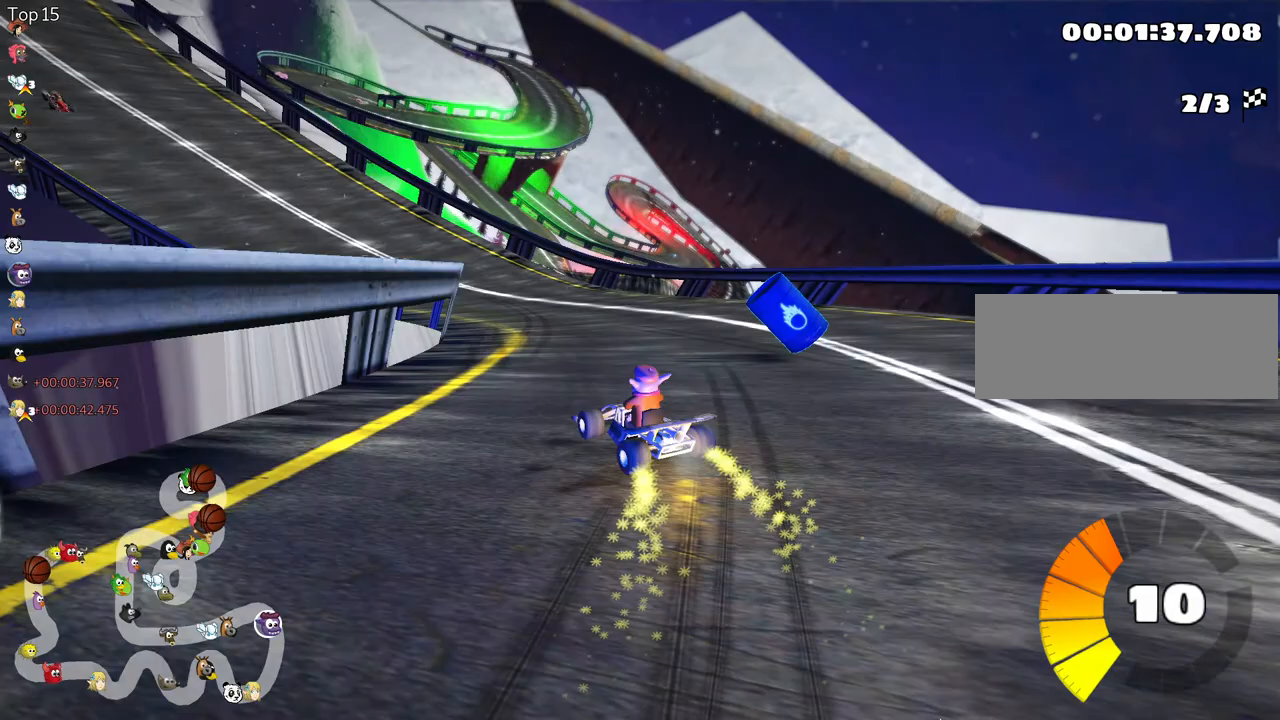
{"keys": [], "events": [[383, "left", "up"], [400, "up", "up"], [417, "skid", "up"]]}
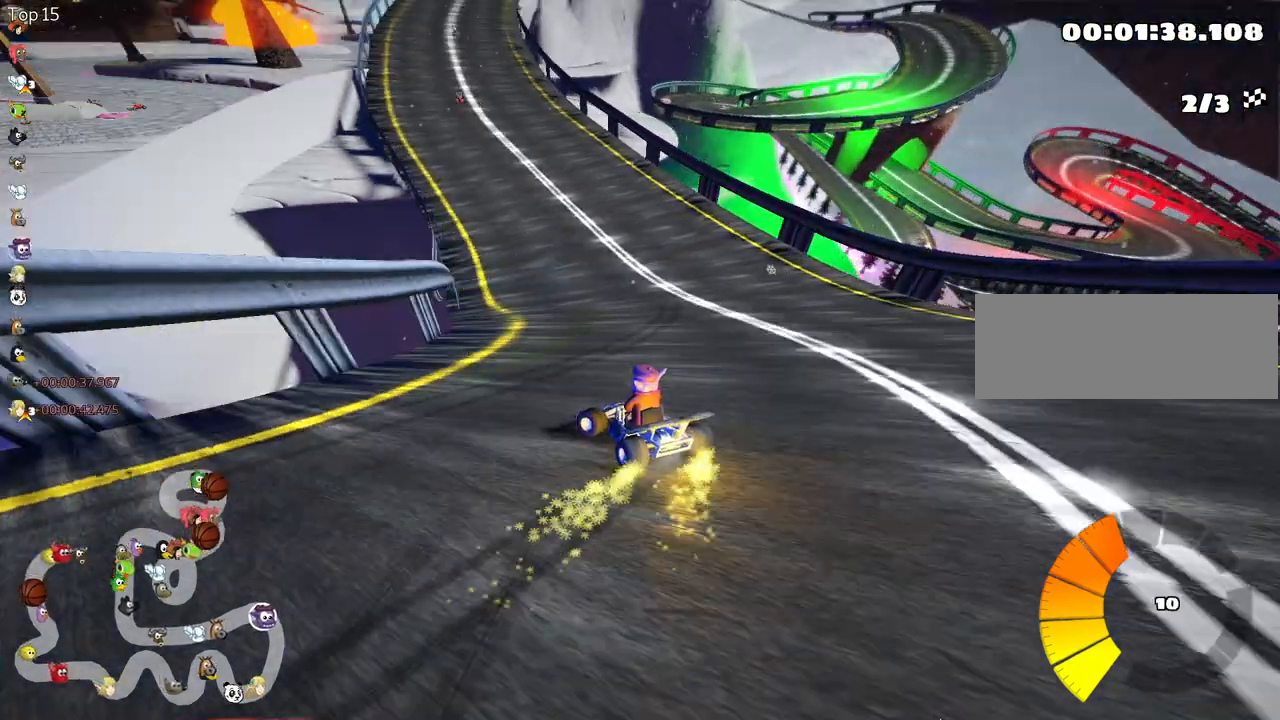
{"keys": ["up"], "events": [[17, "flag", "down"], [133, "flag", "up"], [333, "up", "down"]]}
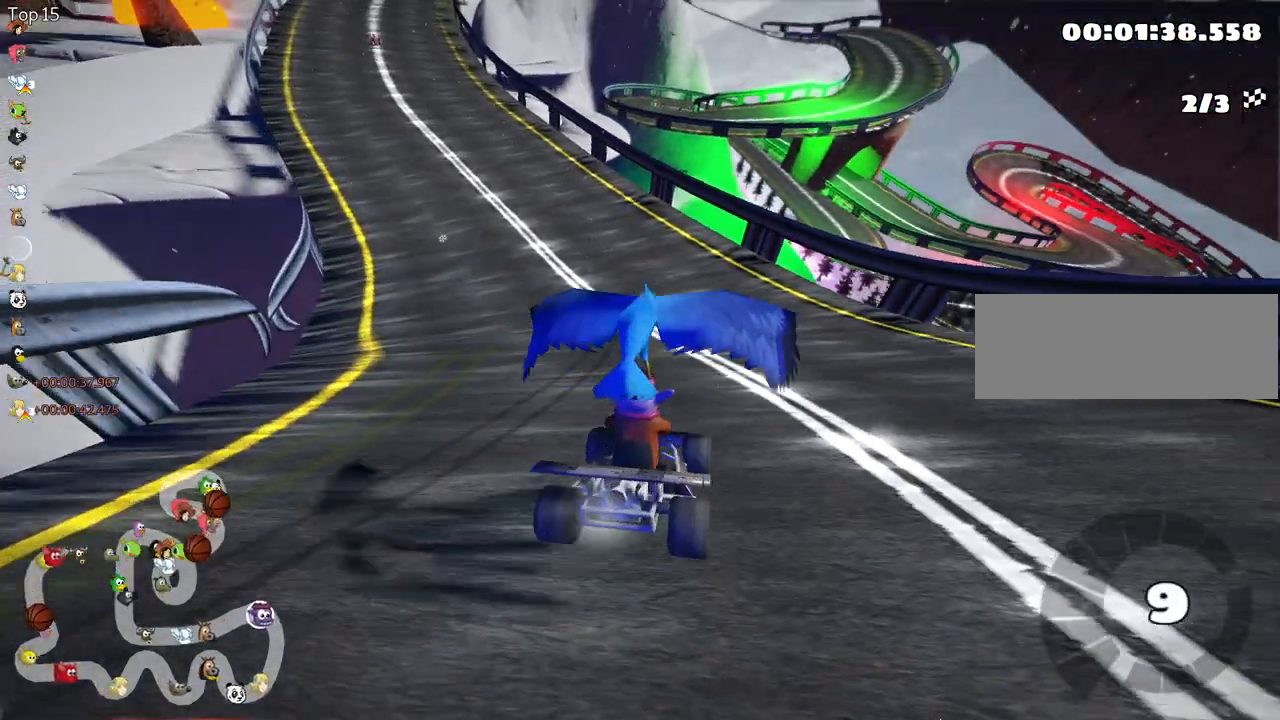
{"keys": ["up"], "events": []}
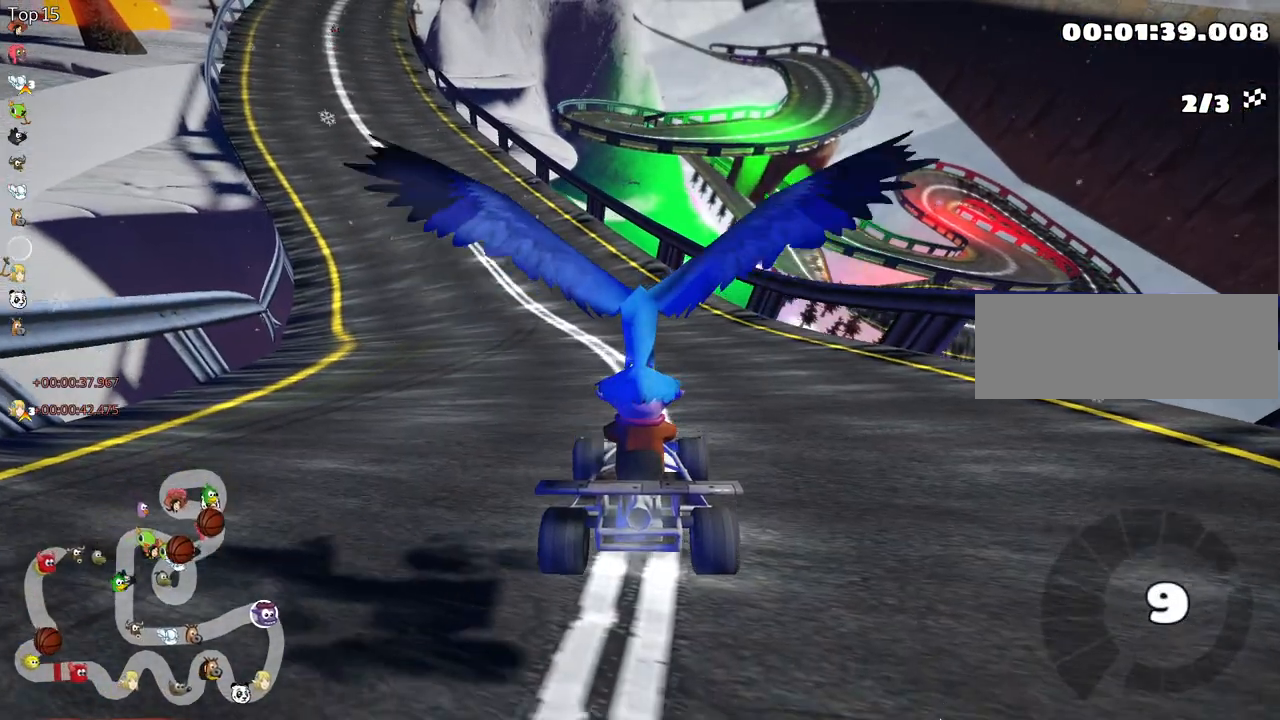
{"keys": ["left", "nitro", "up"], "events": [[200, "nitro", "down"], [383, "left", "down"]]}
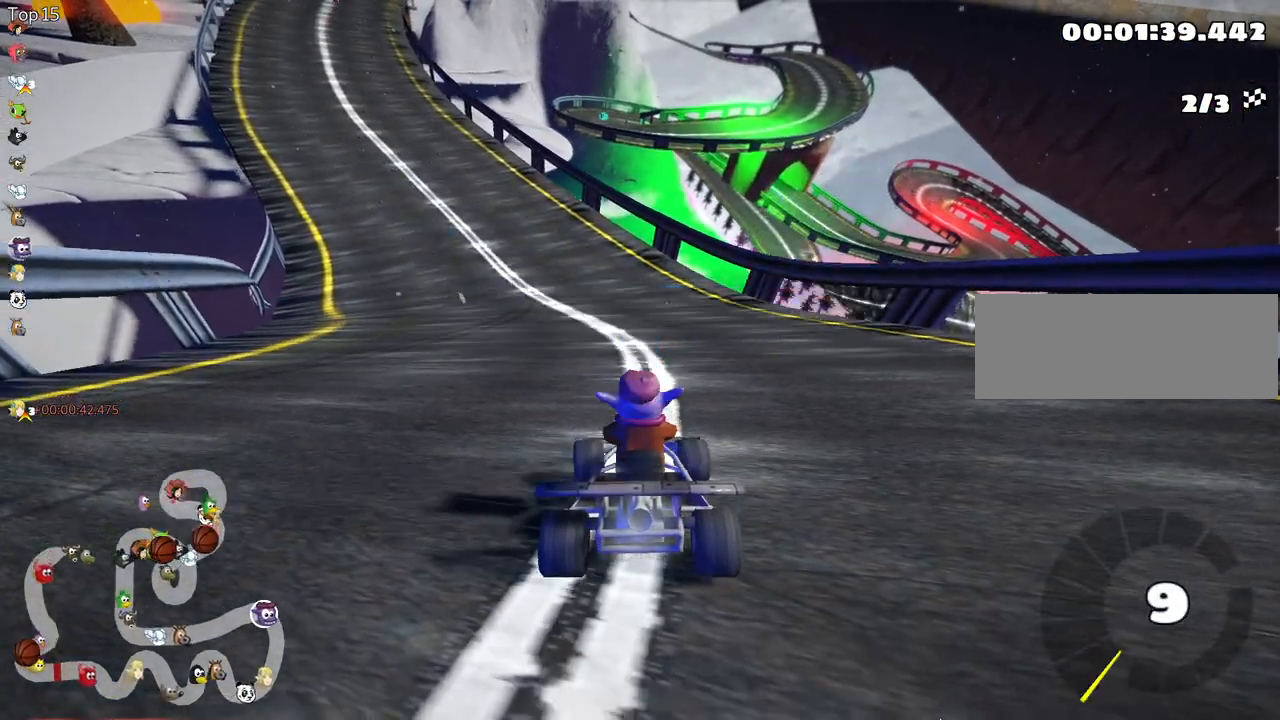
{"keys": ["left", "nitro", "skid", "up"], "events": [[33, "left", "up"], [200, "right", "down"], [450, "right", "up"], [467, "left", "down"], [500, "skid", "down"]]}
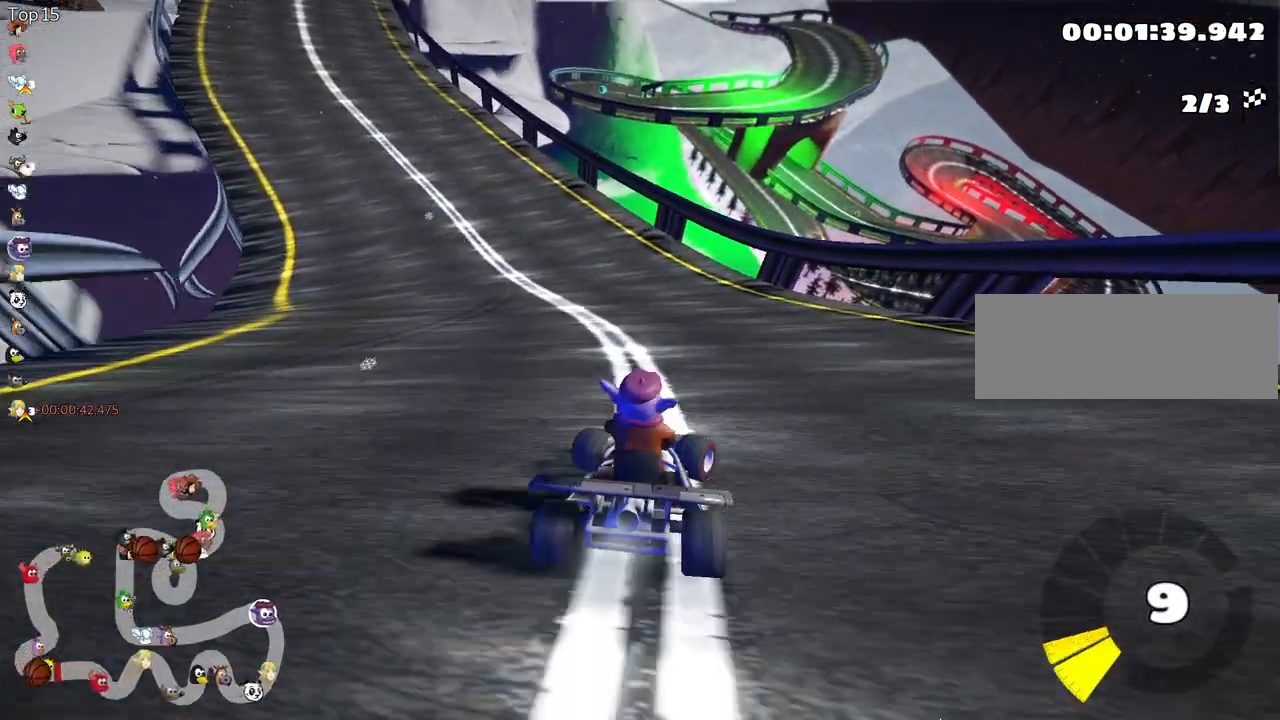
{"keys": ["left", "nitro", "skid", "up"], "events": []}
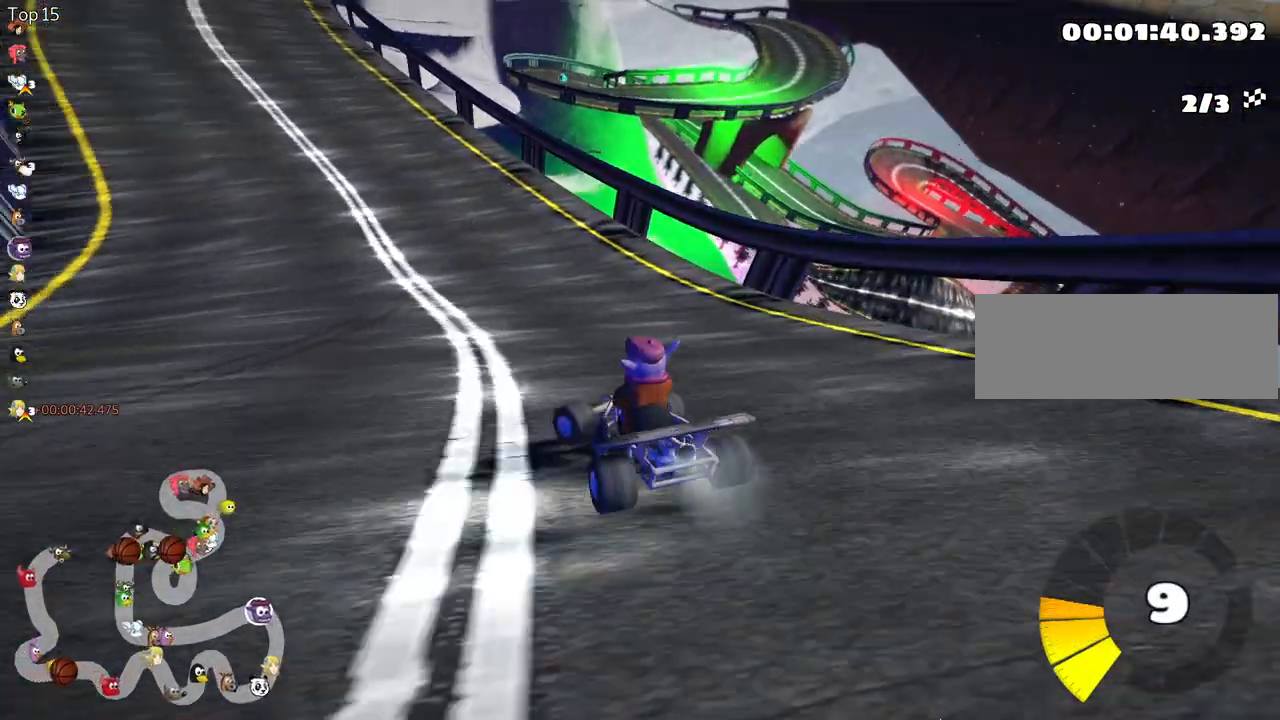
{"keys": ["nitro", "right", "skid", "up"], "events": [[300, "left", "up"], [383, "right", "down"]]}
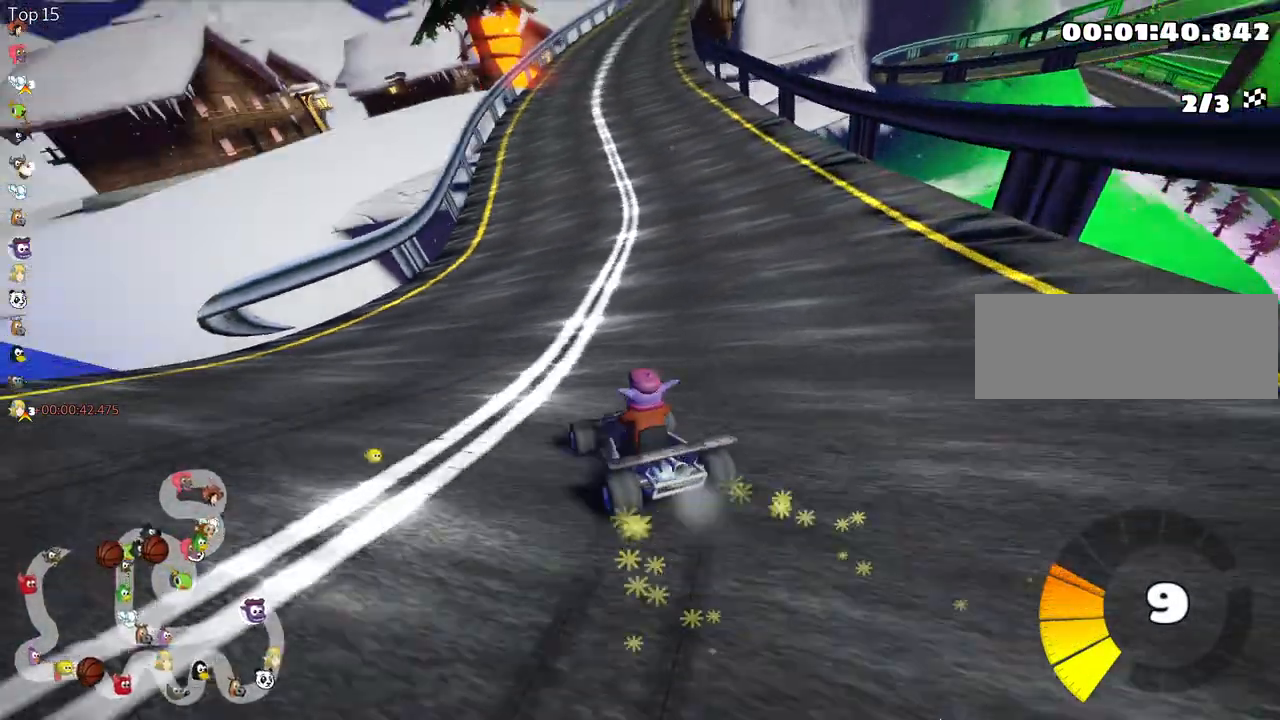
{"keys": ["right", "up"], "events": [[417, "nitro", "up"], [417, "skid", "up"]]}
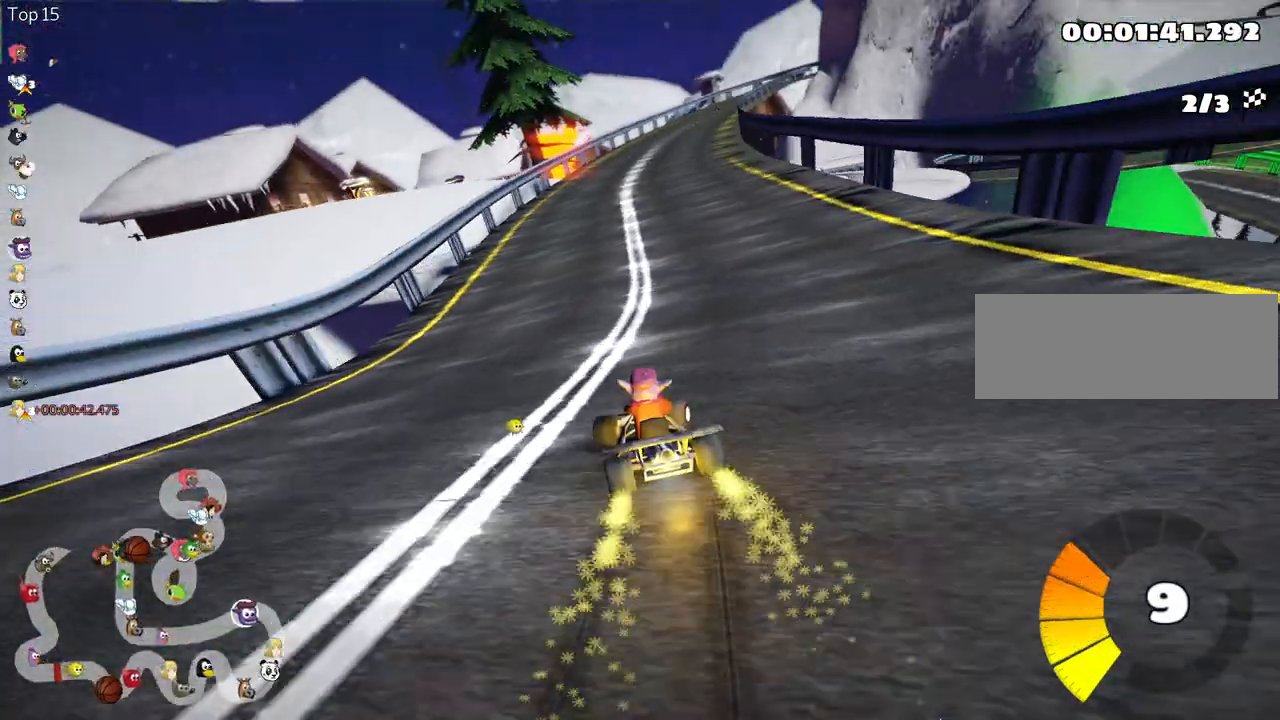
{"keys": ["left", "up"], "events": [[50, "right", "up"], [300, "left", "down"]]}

++++++

## Task description:
A faithful copy is needed: reproduce all of the data above, leaving the pictures out.

## Response to this task:
{"keys": [], "events": [[383, "left", "up"], [400, "up", "up"], [417, "skid", "up"]]}
{"keys": ["up"], "events": [[17, "flag", "down"], [133, "flag", "up"], [333, "up", "down"]]}
{"keys": ["up"], "events": []}
{"keys": ["left", "nitro", "up"], "events": [[200, "nitro", "down"], [383, "left", "down"]]}
{"keys": ["left", "nitro", "skid", "up"], "events": [[33, "left", "up"], [200, "right", "down"], [450, "right", "up"], [467, "left", "down"], [500, "skid", "down"]]}
{"keys": ["left", "nitro", "skid", "up"], "events": []}
{"keys": ["nitro", "right", "skid", "up"], "events": [[300, "left", "up"], [383, "right", "down"]]}
{"keys": ["right", "up"], "events": [[417, "nitro", "up"], [417, "skid", "up"]]}
{"keys": ["left", "up"], "events": [[50, "right", "up"], [300, "left", "down"]]}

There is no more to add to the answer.